FC Barcelona: Xavi po ciężko wywalczonym zwycięstwie z Osasuną

fot. Saolab Press / Shutterstock.com
Piotr Różalski
Źródło: BarcaTV+

Xavi, szkoleniowiec Barcelony, nie ukrywał dumy z występu swojej drużyny w utrudnionych okolicznościach, pomimo, jak to sam ujął, kilku niesprawiedliwych decyzji arbitra głównego, Jesúsa Gila Manzano.

Już z przebiegu pierwszej połowy wydawało się, że „Dumie Katalonii” nie będzie pisane zdobyć kolejnych trzech punktów w LaLidze. Osasuna szybko wyszła na prowadzenie po trafieniu Davida Garcii, pomimo protestów ze strony gości dotyczących potencjalnego faulu na Marcosie Alonso.

Później z punktu widzenia wicemistrzów Hiszpanii działo się już tylko gorzej. 31. minuta to druga żółta, a w konsekwencji czerwona kartka pokazana w stronę Roberta Lewandowskiego za brzydki faul na zdobywcy trafienia otwierającego wynik.
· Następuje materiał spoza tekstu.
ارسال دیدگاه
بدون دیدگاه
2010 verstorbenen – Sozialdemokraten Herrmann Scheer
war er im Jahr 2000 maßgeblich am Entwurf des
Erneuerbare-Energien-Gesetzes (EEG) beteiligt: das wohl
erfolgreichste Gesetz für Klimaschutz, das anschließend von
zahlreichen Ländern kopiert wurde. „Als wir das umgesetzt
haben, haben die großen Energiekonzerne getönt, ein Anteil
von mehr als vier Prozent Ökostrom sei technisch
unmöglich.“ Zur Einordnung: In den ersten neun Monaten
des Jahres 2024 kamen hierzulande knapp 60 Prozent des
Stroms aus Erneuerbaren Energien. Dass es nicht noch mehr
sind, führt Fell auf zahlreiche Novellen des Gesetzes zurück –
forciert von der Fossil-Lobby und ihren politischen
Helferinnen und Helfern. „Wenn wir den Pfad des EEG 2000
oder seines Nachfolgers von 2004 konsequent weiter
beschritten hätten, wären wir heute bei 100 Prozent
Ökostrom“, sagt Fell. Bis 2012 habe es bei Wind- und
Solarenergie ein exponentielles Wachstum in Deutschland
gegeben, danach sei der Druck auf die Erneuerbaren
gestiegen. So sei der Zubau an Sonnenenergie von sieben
Od tamtej pory faworyzowany zespół musiał grać w dziesiątkę.

***

Trzecia czerwona kartka w karierze Roberta Lewandowskiego [WIDEO]

***

Emocje w Barcelonie wzięły górę tuż przed gwizdkiem na przerwę. Czerwoną kartkę zobaczył również przebywający po raz ostatni w kadrze meczowej w swojej karierze Gerard Piqué za nerwową wymianę zdań z sędzią głównym.

O dziwo Barça potrafiła powstać z kolan po tych kilku nieprzyjemnych ciosach. Gole strzelone przez Pedriego i Raphinhę dały ostatecznie szóste ligowe zwycięstwo z rzędu i zapewniły pozycję lidera na okres mundialowy.
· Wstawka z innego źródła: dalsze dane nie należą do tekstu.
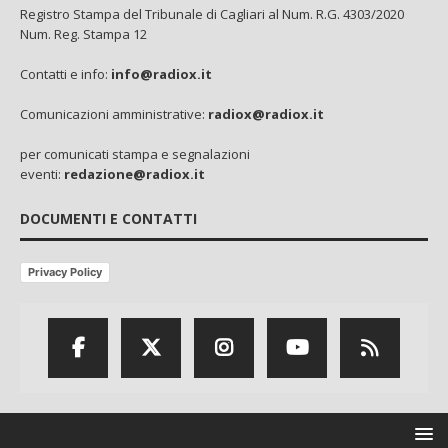
Registro Stampa del Tribunale di Cagliari al Num. R.G. 4303/2020
Num. Reg. Stampa 12
Contatti e info:
info@radiox.it
Comunicazioni amministrative:
radiox@radiox.it
per comunicati stampa e segnalazioni
eventi:
redazione@radiox.it
DOCUMENTI E CONTATTI
Privacy Policy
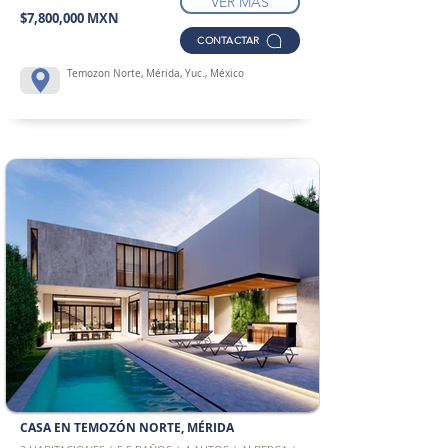
VER MÁS
$7,800,000 MXN
CONTACTAR
Temozon Norte, Mérida, Yuc., México
CASA EN TEMOZÓN NORTE, MÉRIDA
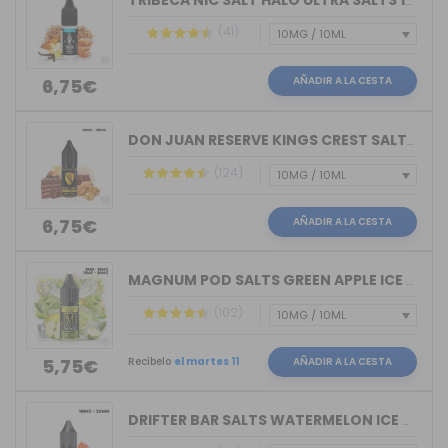
TRIBECA NIC SALT HALO ULTRA SALTS 10M...
(41)
AÑADIR A LA CESTA
6,75€
DON JUAN RESERVE KINGS CREST SALTS 10ML
(124)
AÑADIR A LA CESTA
6,75€
MAGNUM POD SALTS GREEN APPLE ICE 10ML
(102)
Recíbelo
el martes 11
AÑADIR A LA CESTA
5,75€
DRIFTER BAR SALTS WATERMELON ICE JUIC...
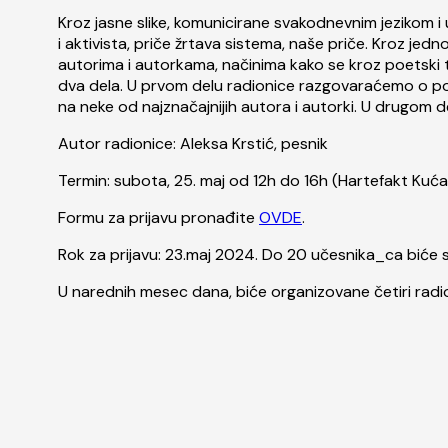
Kroz jasne slike, komunicirane svakodnevnim jezikom i uz 
i aktivista, priče žrtava sistema, naše priče. Kroz jedn
autorima i autorkama, načinima kako se kroz poetski te
dva dela. U prvom delu radionice razgovaraćemo o poez
na neke od najznačajnijih autora i autorki. U drugom d
Autor radionice: Aleksa Krstić, pesnik
Termin: subota, 25. maj od 12h do 16h (Hartefakt Kuć
Formu za prijavu pronađite
OVDE
.
Rok za prijavu: 23.maj 2024. Do 20 učesnika_ca biće 
U narednih mesec dana, biće organizovane četiri radi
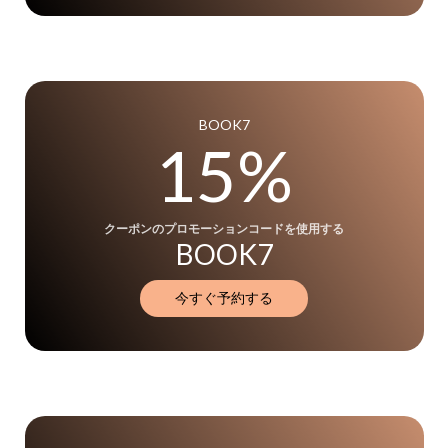
BOOK7
15%
クーポンのプロモーションコードを使用する
BOOK7
今すぐ予約する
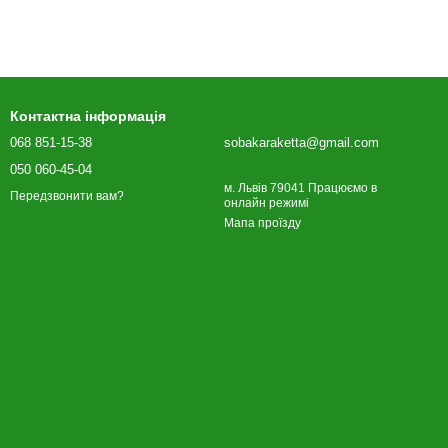
Контактна інформація
068 851-15-38
sobakaraketta@gmail.com
050 060-45-04
м. Львів 79041 Працюємо в
Передзвонити вам?
онлайн режимі
Мапа проїзду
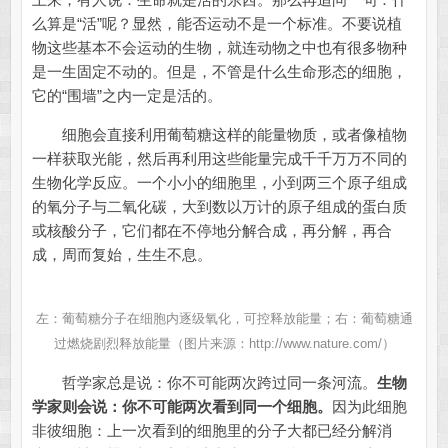
么算是“活”呢？显然，能否运动不是一个标准。不要说植
物这些基本不会运动的生物，就连动物之中也有很多物种
是一生固定不动的。但是，不管是什么生命形态的细胞，
它的“围墙”之内一定是活的。
细胞会直接利用葡萄糖这样的能量物质，或者像植物
一样获取光能，然后再利用这些能量完成千千万万不同的
生物化学反应。一个小小的细胞里，小到两三个原子组成
的氧分子与二氧化碳，大到数以万计的原子组成的蛋白质
或核酸分子，它们都在不停地分解合成，再分解，再合
成，周而复始，生生不息。
左：葡萄糖分子在细胞内逐级氧化，可控释放能量；右：葡萄糖通
过燃烧剧烈释放能量（图片来源：
http://www.nature.com/
）
哲学家总是说：你不可能两次跨过同一条河流。
生物
学家则会说：你不可能两次看到同一个细胞。
因为此细胞
非彼细胞：上一次看到的细胞里的分子大都已经分解消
Xavi na konferencji prasowej pochwalił postawę swoich podopiecznych, a zarazem nawiązał do „nieuczciwych” decyzji arbitra w kluczowych fragmentach.

– Aby podtrzymać wiarę, że w dziesięciu możemy zdominować spotkanie, musieliśmy być inteligentni. Tylko wtedy mogły zrodzić się nasze szanse – zaczął.
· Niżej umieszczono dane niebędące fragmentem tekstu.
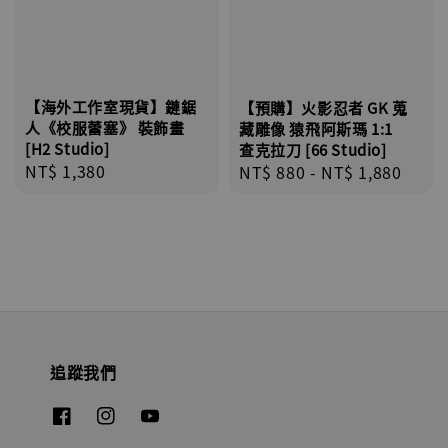
【海外工作室現貨】鏈鋸
【預購】火影忍者 GK 蒐
人《校服蕾塞》 裝飾畫
藏雕像 猿飛阿斯瑪 1:1
[H2 Studio]
查克拉刀 [66 Studio]
Regular
NT$ 1,380
Regular
NT$ 880
-
NT$ 1,880
price
price
追蹤我們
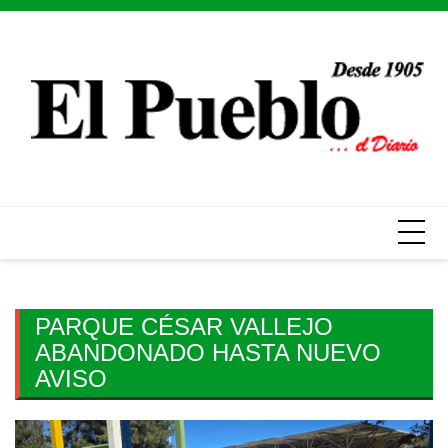
Skip
to
content
PARQUE CÉSAR VALLEJO
ABANDONADO HASTA NUEVO
AVISO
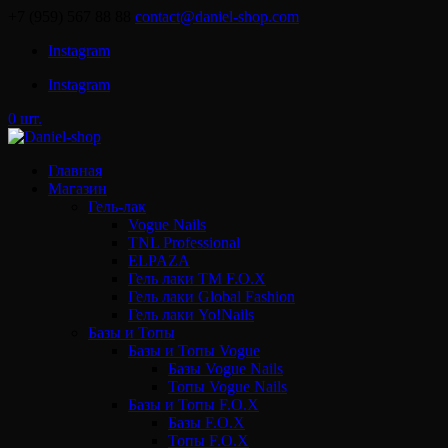
+7 (959) 567 88 88
contact@daniel-shop.com
Instagram
Instagram
0 шт.
Главная
Магазин
Гель-лак
Vogue Nails
TNL Professional
ELPAZA
Гель лаки ТМ F.O.X
Гель лаки Global Fashion
Гель лаки Yo!Nails
Базы и Топы
Базы и Топы Vogue
Базы Vogue Nails
Топы Vogue Nails
Базы и Топы F.O.X
Базы F.O.X
Топы F.O.X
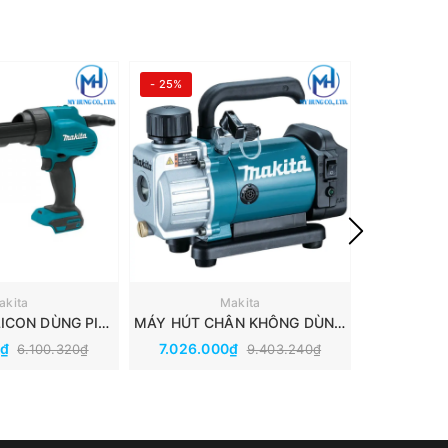
- 25%
- 25%
akita
Makita
SÚNG BẮN SILICON DÙNG PIN MAKITA DCG180Z
MÁY HÚT CHÂN KHÔNG DÙNG PIN(18V) MAKITA DVP180Z
0₫
7.026.000₫
19.377.
6.100.320₫
9.403.240₫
– Odnieśliśmy bardzo dobre zwycięstwo, dzięki odwadze i jedności. Celebrowaliśmy je w szatni. Gra w osłabieniu skomplikowała nam sprawę i jestem bardzo dumny z zespołu. Pokazaliśmy, że mocno pragniemy wygrać.

– Decyzje sędziego? Czujemy się poszkodowani. Przy pierwszej bramce nie powinno nawet być tego rzutu rożnego, bo wcześniej był faul, a później wykluczony został Robert. Ocena arbitra przy tych sytuacjach była nie fair, ale to on podejmuje ostateczne decyzje i nic z tym nie możemy zrobić – podsumował trener.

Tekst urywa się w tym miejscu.